Trip to Harper's Ferry.

The wife and I drove to Harper's Ferry, West Virginia yesterday, home to John Brown's famous raid. We've always liked going there, and we even thought about getting married in the church on the hill for a while -- when we were still considering getting married anywhere near a church. To me, Harper's Ferry has its own magic, much like Salem, Massachusetts always has. Those are two cities that I have always wanted to live in, at least a little. Last time I was at Harper's Ferry, it was the day after Thanksgiving 2002. It was bitterly cold, and we hiked all of the way up Maryland Heights, the mountain across the river from the town. We ate lunch on a cliff, and I decided then that I hoped I would end up in a PhD program away from a city. But all of the PhD mess was up in the air -- everything was just a mess. Even with the recent wrecking of our car and the harrowing hunt for a new one, I think my life has come together much more now. I don't live in or even around a city (unless you consider Carbondale a city, which, living my whole life in real cities, I do not). The PhD thing is taken care of. I'm married and happy. That said, I do miss the city -- bookstores and Ikea and Dunkin' Doughnuts coffee and just seeing different people around. In Carbondale, I usually feel like a serious hipster. But in Baltimore, I feel pretty square. Not that being square is bad.

Raining in Baltimore.

The Counting Crows song of that title used to make me incredibly sad when I lived in Baltimore and my girlfriend [now wife] lived in Massachusetts.
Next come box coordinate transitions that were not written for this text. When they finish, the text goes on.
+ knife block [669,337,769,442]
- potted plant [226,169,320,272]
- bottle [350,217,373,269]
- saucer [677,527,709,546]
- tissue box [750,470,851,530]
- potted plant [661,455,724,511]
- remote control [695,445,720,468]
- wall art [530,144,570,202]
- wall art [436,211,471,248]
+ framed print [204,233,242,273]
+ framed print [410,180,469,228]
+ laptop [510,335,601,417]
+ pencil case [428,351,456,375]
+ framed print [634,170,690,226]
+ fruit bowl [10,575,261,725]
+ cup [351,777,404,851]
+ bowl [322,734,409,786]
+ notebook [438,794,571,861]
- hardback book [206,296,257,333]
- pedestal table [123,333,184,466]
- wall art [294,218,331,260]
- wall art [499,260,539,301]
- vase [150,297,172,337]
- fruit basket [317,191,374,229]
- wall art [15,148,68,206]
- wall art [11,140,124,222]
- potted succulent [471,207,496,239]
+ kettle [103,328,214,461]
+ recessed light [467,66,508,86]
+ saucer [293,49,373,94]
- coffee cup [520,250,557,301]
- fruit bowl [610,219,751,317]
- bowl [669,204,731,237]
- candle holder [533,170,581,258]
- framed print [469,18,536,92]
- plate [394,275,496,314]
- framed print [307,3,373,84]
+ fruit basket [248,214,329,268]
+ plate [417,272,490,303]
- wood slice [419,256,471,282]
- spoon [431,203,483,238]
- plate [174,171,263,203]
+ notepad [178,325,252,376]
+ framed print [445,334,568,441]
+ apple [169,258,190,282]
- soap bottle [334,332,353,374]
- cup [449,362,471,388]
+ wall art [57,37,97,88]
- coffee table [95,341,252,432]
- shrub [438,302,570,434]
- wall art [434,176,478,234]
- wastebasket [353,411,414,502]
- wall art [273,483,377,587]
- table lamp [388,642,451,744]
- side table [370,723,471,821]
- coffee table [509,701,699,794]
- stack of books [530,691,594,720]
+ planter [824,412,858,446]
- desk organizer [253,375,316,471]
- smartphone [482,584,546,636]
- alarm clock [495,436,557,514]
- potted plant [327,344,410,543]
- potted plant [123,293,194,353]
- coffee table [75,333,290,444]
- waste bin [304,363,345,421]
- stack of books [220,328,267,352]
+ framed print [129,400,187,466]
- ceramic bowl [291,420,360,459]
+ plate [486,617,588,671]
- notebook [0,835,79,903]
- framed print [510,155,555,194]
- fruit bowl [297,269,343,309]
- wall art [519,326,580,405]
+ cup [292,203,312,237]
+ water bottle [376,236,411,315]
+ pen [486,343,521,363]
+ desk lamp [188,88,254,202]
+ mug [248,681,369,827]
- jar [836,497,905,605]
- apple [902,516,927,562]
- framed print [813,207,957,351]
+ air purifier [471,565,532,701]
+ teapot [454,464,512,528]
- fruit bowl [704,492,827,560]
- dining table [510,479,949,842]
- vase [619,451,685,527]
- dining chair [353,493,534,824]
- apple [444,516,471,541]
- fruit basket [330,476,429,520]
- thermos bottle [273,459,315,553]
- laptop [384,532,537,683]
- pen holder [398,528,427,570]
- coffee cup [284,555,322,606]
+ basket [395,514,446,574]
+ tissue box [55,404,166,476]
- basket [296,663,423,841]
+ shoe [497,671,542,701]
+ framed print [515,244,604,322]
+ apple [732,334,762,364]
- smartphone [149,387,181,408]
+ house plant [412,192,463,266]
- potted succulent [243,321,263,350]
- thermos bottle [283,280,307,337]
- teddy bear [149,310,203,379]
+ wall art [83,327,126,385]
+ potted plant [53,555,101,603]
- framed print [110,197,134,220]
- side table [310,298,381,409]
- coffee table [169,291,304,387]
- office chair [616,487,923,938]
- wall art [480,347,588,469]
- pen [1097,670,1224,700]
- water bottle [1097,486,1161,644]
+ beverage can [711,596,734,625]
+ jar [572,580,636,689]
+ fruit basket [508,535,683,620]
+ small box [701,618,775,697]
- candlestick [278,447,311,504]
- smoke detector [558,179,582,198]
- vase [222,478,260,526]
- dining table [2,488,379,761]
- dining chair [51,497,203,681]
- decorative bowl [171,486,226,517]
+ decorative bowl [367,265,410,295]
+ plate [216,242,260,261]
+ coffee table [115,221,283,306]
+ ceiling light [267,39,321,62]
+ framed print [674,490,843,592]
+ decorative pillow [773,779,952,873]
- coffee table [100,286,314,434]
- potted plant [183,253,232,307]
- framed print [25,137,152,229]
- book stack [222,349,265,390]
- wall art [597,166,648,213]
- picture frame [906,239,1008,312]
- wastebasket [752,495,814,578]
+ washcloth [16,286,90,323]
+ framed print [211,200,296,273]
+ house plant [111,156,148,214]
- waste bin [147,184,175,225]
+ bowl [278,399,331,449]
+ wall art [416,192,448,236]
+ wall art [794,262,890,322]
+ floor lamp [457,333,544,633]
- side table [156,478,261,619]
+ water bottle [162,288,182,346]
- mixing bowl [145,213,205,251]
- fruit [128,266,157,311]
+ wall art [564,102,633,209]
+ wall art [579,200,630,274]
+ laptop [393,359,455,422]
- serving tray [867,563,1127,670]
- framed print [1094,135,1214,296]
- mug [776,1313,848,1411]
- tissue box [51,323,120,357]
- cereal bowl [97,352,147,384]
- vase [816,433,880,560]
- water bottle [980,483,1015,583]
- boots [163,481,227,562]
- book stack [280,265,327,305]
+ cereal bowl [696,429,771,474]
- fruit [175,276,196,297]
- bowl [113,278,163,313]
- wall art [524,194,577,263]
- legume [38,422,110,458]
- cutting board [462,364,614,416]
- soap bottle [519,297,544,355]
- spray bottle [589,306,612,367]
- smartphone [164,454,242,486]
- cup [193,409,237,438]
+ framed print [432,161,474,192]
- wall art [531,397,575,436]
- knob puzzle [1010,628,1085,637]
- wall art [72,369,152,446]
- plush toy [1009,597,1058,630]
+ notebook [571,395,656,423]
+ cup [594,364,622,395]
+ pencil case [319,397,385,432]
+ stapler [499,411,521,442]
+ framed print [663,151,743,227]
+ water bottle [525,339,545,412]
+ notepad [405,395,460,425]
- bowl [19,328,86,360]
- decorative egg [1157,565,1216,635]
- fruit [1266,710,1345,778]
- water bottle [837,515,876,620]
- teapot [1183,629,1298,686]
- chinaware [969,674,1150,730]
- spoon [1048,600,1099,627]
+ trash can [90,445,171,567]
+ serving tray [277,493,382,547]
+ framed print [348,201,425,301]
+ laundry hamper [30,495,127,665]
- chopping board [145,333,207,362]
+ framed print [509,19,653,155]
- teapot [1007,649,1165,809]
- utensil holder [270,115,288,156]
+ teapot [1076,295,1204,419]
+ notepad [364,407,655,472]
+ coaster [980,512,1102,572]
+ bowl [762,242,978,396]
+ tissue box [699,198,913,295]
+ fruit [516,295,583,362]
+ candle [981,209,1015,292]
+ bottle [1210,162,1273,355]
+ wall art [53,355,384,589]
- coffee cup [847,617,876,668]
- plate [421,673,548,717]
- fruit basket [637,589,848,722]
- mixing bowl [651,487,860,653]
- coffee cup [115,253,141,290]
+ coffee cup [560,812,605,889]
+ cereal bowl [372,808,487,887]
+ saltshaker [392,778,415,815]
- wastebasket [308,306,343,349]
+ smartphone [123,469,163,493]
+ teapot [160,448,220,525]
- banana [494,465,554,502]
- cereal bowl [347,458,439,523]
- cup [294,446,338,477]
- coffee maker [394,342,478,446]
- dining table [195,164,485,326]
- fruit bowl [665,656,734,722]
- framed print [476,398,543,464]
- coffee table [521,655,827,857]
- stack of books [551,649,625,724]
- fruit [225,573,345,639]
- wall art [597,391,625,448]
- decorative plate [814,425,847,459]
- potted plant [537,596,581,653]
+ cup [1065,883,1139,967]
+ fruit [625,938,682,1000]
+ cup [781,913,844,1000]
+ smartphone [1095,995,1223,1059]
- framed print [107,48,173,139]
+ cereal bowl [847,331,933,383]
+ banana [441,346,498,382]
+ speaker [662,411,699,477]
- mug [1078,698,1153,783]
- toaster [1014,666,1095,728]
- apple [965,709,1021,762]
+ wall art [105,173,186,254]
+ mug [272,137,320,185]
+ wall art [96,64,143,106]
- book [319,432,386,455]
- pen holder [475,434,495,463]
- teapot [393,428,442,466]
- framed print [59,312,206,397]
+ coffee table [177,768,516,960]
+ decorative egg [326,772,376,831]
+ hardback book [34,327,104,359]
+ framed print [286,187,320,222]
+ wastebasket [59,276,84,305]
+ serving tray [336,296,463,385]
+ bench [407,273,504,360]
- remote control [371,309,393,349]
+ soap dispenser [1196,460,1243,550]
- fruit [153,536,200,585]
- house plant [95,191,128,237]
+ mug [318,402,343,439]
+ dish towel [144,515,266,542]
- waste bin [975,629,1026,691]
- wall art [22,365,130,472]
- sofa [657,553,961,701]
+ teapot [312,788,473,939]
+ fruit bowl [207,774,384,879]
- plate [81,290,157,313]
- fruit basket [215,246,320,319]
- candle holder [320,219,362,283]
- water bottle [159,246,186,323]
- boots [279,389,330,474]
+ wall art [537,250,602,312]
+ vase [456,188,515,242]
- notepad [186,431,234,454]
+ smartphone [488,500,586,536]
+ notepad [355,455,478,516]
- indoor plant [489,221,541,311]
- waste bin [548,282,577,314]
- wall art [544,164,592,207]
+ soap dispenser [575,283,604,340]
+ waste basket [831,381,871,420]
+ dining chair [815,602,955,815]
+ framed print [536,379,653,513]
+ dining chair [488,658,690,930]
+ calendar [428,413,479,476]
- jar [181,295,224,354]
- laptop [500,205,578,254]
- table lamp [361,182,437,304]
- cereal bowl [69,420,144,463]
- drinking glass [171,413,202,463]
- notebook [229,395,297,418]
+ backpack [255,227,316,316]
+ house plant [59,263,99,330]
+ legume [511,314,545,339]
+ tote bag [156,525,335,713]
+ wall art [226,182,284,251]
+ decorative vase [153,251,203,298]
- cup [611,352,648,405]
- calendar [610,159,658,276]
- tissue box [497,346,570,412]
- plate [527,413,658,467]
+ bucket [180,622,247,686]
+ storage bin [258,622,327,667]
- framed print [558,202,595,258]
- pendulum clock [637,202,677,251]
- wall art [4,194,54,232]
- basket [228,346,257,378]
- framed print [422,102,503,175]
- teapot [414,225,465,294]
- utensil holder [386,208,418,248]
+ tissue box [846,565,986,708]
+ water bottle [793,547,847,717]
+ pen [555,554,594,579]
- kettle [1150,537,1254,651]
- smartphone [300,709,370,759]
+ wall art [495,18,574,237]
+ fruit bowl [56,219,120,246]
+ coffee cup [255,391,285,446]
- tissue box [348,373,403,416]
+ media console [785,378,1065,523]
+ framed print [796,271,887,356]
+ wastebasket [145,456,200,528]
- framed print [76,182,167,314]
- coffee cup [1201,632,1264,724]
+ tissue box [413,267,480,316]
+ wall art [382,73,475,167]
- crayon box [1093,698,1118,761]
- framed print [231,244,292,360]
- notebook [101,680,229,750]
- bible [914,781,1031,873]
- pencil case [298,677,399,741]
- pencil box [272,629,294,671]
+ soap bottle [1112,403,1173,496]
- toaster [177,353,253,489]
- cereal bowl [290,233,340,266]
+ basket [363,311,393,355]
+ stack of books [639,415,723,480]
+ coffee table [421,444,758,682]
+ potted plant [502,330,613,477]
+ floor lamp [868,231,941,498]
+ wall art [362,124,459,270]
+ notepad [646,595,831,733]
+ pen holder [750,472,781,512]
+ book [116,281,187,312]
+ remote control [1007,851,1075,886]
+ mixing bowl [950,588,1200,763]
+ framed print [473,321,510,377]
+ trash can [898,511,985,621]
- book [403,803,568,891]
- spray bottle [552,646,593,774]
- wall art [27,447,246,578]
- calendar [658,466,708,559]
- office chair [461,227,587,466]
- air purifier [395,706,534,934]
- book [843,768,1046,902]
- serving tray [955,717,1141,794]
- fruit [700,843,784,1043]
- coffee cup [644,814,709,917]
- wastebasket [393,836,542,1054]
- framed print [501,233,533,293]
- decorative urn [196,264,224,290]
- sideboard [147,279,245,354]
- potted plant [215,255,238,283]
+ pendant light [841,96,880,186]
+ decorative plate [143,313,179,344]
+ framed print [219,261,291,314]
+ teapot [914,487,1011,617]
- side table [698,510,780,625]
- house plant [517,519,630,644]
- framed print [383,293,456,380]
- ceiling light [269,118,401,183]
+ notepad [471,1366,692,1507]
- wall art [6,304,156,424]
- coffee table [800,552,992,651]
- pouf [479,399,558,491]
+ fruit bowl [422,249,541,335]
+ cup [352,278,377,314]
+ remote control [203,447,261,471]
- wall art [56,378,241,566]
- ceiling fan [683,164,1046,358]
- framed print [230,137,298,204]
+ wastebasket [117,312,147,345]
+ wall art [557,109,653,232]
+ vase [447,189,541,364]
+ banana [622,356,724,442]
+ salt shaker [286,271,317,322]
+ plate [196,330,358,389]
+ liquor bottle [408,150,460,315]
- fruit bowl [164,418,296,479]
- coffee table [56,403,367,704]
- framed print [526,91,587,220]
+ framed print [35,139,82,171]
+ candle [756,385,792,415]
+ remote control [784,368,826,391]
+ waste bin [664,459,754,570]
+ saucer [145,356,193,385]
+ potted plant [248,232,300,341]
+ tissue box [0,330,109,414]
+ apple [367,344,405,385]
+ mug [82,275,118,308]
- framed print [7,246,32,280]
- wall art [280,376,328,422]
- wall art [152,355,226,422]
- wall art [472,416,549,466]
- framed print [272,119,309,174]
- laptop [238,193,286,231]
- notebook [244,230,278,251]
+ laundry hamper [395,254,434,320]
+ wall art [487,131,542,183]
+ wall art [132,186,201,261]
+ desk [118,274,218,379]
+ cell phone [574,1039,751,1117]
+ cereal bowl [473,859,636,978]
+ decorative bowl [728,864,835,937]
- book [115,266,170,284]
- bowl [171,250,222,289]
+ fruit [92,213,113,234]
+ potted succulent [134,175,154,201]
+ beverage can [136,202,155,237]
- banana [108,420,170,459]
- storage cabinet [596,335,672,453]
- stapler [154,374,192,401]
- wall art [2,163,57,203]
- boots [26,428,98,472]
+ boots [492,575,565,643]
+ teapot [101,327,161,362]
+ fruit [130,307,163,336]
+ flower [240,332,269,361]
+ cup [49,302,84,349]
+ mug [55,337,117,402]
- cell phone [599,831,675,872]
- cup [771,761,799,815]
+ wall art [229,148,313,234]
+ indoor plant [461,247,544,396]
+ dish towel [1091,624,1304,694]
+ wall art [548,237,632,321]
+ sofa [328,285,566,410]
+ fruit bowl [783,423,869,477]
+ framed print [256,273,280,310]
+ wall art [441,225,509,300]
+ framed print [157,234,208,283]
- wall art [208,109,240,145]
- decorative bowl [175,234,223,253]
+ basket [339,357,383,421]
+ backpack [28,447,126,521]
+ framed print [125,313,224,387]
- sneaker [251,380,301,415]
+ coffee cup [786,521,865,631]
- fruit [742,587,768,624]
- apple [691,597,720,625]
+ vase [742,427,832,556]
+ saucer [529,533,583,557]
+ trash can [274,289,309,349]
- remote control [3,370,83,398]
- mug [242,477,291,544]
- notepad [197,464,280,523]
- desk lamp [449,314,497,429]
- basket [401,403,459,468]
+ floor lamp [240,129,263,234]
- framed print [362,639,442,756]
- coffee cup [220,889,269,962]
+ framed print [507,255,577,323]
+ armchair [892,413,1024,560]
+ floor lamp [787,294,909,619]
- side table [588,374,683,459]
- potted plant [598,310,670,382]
The song begins with "The circus is falling down on its knees/ The bigtop is crumbling down..." There is an old adage in Baltimore which states that it always rains when the circus is in town.

June 03, 2004

Ikea, here I come.

Going to Ikea today. We don't have them anywhere near Southern Illinois. Yes, I am a big sissy-man who likes housewares and such. It could be worse. I could wreck people's cars with my SUV's unnecessary brush-bar. My affinity for hoarding French presses and coffee cups doesn't really hurt anyone:).

June 01, 2004

Why I no longer own a Ford.

I have never owned anything but Fords. At the time of the Focus wreck of 2004, the immediate family at my parents' house owned five red Fords. With the total lack of injury from the accident wherein an SUV wrecked our 2003 Focus, the decision to get another Focus was easy. But Ford messed around with their dealerships, and no one has the 2005 Foci (!) they were promised. The black one we ordered was never going to come in time for the return to Illinois. And Ford was no longer making the 170 horse power SVT Focus, since they were replacing it with the Focus ST, a sedan with only 150 horse power and none of the coolness of the SVT. So my friend showed me how to drive a stick shift with his 1979 Honda Civic (a very cool car), and we test-drove the all-powerful SVT. Well, the wife -- who has no driver's license, mind you -- hated it. We had a huge fight. And that was that. It was either get a 2004 Focus with no ABS or anything else we wanted just to get a damned automatic transmission -- or get a different car. Enter the 2004 Mazda 3 s-series hatchback. I've had a jones to drive that mean-looking car since I first saw one. We took one out, and we loved it and bought it. Simple as that. And it has so many space-aged safety features (including three I'd never heard of) that our insurance went down a lot -- which is good, since the car was a hell of a lot more expensive than a Focus. We're happy. It's faster than any Focus made now, and we really didn't want a 2004, since it was the same car we had and would only make us sad to drive it -- reminding us of the wreck and all that. It has one of those auto-manual transmissions, a moonroof, 6-disc CD player, power everything, 17 inch racing wheels with performance tires, and a level of coolness that the cutesie Focus never quite achieved (excluding, of couse, the SVT). It's silver, with a black interior that has red trim. Being a foreign car doesn't bother me at all, but I'm still feeling weird that the logo on the grill is not that blue Ford oval. I keep promising pictures, and there will be some soon.